Stored records

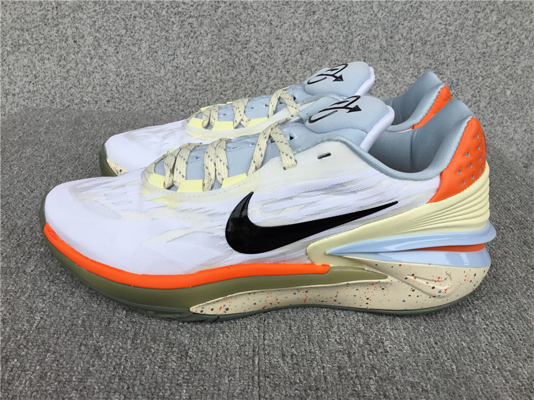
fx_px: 478
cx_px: 267
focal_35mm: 31
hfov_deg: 58.4
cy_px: 200
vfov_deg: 45.4
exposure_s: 1/283
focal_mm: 3.3
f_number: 2.4
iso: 25
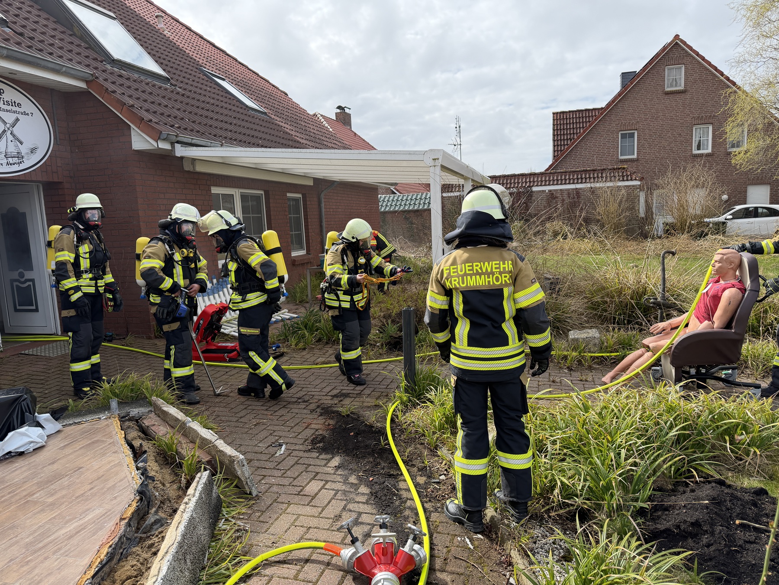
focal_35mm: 24
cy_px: 292
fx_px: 540
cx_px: 390
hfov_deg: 71.6
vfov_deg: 56.8
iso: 100
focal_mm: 6.76
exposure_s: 1/2053
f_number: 1.78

Job item: Leave the images out and print each entry exactly.

Answer space:
fx_px: 478
cx_px: 267
focal_35mm: 31
hfov_deg: 58.4
cy_px: 200
vfov_deg: 45.4
exposure_s: 1/283
focal_mm: 3.3
f_number: 2.4
iso: 25
focal_35mm: 24
cy_px: 292
fx_px: 540
cx_px: 390
hfov_deg: 71.6
vfov_deg: 56.8
iso: 100
focal_mm: 6.76
exposure_s: 1/2053
f_number: 1.78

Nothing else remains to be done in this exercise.